The event has caught the eyes of media and scientists in China because the shuttle carries the Alpha Magnetic Spectrometer-2 (AMS) particle detector, mankind’s most ambitious effort to date to explore the universe’s origin with Nobel laureate physicist Samuel Ting as the program’s principal scientist.
The 7,000kg AMS worth US$2 billion will be placed in the International Space Station (ISS) and an international team of more than 600 scientists, including many from China’s mainland and Taiwan, have joined Ting’s exhausting but respectable AMS program.
China’s scientists have played a crucial role in designing and manufacturing some core parts of the device. However, Chinese journalists who hoped to cover the launching of Endeavor were denied entry to the site by a ban initiated by Frank Wolf, chairman of the Committee of Commerce, Justice, Science, and Related Agencies in the House of Representatives.
The United States’ National Aeronautics and Space Administration (NASA) revoked the media passes granted to journalists from China due to the ban, or the “Wolf Clause,” which was regarded as “discriminative” by even Americans themselves.
On April 15, US President Barack Obama signed into law the budget bill for the 2011 fiscal year which will end on September 30 after the House of Representatives passed it.
The bill included a clause which bans any China-US joint scientific-research activities related to NASA or coordinated by the White House’s Science Policy Office.
Under the clause in the budget bill, none of the Congress-approved funds for the US government “may be used for the National Aeronautics and Space Administration or the Office of Science and Technology Policy to develop, design, plan, promulgate, implement or execute a bilateral policy, program, order or contract of any kind to participate, collaborate or coordinate bilaterally in any way with China or any Chinese-owned company.” It also applies the limitation “to any funds used to effectuate the hosting of official Chinese visitors at facilities belonging to or utilized” by NASA.
Obviously, the “Wolf Clause” runs counter to the trend that both China and the United States are trying to push ahead their exchanges and cooperation in science and technology. During the third round of the China-US Strategic and Economic Dialogue (S&ED) held in Washington earlier this month, the two sides published accomplishments of the dialogue, which includes the cooperation in science and technology.
John P. Holdren, director of the Science and Technology Policy Office of the White House, told Xinhua that the cooperation on science and technology was one of the most dynamic fields in bilateral relations between China and the United States.
The “Wolf Clause” exposed the anxiety of hawkish politicians in the United States over China’s peaceful development in recent years, and it also demonstrated their shortsightedness to the whole world. The “Wolf Clause” was a result of compromise made by Obama to Republicans to avoid possible bankruptcy of the US government.
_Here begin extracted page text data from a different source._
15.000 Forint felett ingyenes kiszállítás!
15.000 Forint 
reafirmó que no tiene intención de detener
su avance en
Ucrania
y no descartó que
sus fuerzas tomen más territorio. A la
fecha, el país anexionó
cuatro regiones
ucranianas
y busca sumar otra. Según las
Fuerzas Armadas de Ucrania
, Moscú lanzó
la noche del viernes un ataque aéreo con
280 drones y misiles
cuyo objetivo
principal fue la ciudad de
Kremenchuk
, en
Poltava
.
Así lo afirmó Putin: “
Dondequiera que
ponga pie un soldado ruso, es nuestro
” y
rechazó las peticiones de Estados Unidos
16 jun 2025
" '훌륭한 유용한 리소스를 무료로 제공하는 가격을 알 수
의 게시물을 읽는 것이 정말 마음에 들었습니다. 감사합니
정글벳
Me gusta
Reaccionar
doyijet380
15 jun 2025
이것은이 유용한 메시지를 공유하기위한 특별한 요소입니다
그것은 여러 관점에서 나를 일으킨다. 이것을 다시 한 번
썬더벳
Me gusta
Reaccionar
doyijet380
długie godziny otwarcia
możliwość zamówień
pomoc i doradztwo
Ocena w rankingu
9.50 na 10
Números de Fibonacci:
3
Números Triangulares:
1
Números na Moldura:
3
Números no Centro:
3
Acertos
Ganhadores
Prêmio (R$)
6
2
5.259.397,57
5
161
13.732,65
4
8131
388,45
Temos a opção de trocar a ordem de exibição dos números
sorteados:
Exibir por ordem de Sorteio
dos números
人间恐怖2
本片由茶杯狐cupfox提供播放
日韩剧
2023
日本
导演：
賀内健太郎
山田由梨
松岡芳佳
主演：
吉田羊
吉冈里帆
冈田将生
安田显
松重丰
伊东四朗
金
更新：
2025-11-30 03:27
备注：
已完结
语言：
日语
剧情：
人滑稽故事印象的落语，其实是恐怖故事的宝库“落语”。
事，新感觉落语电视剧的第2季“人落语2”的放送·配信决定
It is also a concession between US Republicans and Democrats, but the “clause” will not in any way change the trend of the increasingly closer scientific and technological cooperation between China and the US.
Richard Milner, director of the Laboratory for Nuclear Science at the Massachusetts Institute of Technology (MIT), thought China’s contribution to the project was “crucial.” The professor believed that the “Wolf Clause” was a “discriminative decision” and it would eventually hurt the US itself.
Although the clause will terminate when the 2011 fiscal year ends in September, Wolf seemed unreconciled and claimed he will work to extend the ban to next year.
Today, while the Chinese and US governments are deepening their cooperation, Wolf acted against the trend with a cold war mentality.